The Western mindset expects us to panic, to fret, to fear and worry. It praises these traits, even as they inspire our own self-feeding insanity. And, to address a misconception, I’m not trying to say there’s anything wrong with hurting or grieving when bad things happen. There’s no sin in crying over the death of a loved one. The sin is making that pain into yourself, in mistaking that pain to be who you are. When you say, “My parents died, and I am an orphan,” or, “My husband died, and I am a widow,” you turn the negative event into an identity. You become the pain, and thus suffer it forever.

If we can allow pain be without either pushing it away or holding it tight to the chest, then it will pass naturally. It will end when its ready, and leave us whole. This applies to all levels of pain, to all intensities. It applies to the pain of losing your spouse in a car wreck just as it applies to stubbing your toe, and even getting yelled at by angry customers.

We can have peace against all levels of pain, and we needn’t constantly worry in our efforts to be good. How then, if we are at peace, can we know if we’re morally good or bad? How can we measure our personal worth if not for the crack of God’s whip snapping its unforgiving morals on our backs?

This question has nagged at me for months, but now I have the answer. The question assumes that I have no way to measure my moral goodness but the pain I suffer from each sin, and that I can only be good by fearing the pain that is each sin’s punishment. This fear was a constant worry that I might slip into complacency to evil. That complacency would be the truest form of evil, for the worst tyrants in history believed they were doing the right thing in their own twisted ways.

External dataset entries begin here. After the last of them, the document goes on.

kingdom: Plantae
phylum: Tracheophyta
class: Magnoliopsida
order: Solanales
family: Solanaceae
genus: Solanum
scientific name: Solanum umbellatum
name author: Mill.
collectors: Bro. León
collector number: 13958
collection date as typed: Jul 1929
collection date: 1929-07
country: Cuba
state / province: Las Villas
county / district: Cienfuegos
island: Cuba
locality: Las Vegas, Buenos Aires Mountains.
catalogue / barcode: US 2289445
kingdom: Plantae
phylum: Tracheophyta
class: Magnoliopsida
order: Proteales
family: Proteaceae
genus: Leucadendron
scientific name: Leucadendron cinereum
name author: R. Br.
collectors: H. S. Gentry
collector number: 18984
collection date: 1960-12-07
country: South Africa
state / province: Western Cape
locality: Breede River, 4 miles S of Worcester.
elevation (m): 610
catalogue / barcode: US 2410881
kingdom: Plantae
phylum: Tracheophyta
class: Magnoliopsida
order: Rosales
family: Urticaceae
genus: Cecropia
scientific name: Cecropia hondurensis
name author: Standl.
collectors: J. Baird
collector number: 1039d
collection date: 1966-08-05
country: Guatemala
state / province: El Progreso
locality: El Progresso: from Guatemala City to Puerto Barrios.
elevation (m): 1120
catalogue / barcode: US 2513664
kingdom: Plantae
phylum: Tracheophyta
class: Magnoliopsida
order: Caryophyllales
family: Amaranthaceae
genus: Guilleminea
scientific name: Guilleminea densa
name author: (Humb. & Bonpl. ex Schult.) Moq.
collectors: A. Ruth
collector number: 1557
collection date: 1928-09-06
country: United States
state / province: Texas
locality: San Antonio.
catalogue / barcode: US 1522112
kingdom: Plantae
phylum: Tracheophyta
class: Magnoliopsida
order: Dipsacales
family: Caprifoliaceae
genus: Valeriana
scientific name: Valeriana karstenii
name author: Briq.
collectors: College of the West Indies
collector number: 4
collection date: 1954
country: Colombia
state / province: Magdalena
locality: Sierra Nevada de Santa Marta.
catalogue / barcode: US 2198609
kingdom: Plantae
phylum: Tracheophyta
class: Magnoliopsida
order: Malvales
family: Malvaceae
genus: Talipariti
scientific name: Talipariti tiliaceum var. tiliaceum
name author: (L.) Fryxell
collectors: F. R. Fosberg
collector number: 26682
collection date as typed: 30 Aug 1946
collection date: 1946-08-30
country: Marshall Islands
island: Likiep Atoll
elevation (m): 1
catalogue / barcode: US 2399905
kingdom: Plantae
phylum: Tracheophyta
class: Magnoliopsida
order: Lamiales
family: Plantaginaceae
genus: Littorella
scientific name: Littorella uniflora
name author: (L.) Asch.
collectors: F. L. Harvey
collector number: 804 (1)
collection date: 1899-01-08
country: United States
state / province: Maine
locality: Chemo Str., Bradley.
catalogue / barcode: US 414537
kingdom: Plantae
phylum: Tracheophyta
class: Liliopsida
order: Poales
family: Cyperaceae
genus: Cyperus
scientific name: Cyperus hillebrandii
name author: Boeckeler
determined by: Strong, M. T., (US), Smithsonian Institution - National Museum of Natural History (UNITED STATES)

But what about those tyrants? Could we honestly say that the Hitlers and Husseins of the world were at peace? Absolutely not. Hitler swallowed his own pistol at the end of World War II’s European campaign. Hussein was found squatting on a giant pile of money after his regime crumbled around him. These men were not at peace. On a smaller scale, we can see how this works with the evils of daily life. When a customer yells at me over the phone, my proud ego demands that I strike back. I should insult, call names, give the customer what they’ve given me. If I indulge the ego, I deny myself peace. If I’m a man who gives into all his egoistic impulses, I’m never at peace. I’m too busy worrying about my how shiny my car is, how much money is in the bank, how handsome I am compared to other men. There’s no room for peace when my psyche is full of the anxiety of getting caught doing bad things, of not being better than other people, and anger when I am caught or when I’m not better than others.

This brings home a powerful truth. Not only can we be morally good when at peace, but being at peace is the only way to be morally good. Peace necessarily implies the absence of fear, anxiety, anger and hatred. This isn’t to say that you’re automatically a saint the instant you feel comfortable with yourself, with life and with fellow man. You’re still a weak mortal human with faults and flaws, but those are less important than having peace right now. God will work on your imperfections. Being at peace will give him room to work on you, and it’s the morally best thing you can do.

And, in sheerest irony, having peace isn’t something you do. It’s something you let happen. It’s something that you are. In this way, there is nothing you can do to be at peace, to be content, to be happy. These things only are when you be. God, Life, Buddha, whatever you want to call the universal power that runs the world, will take care of the rest.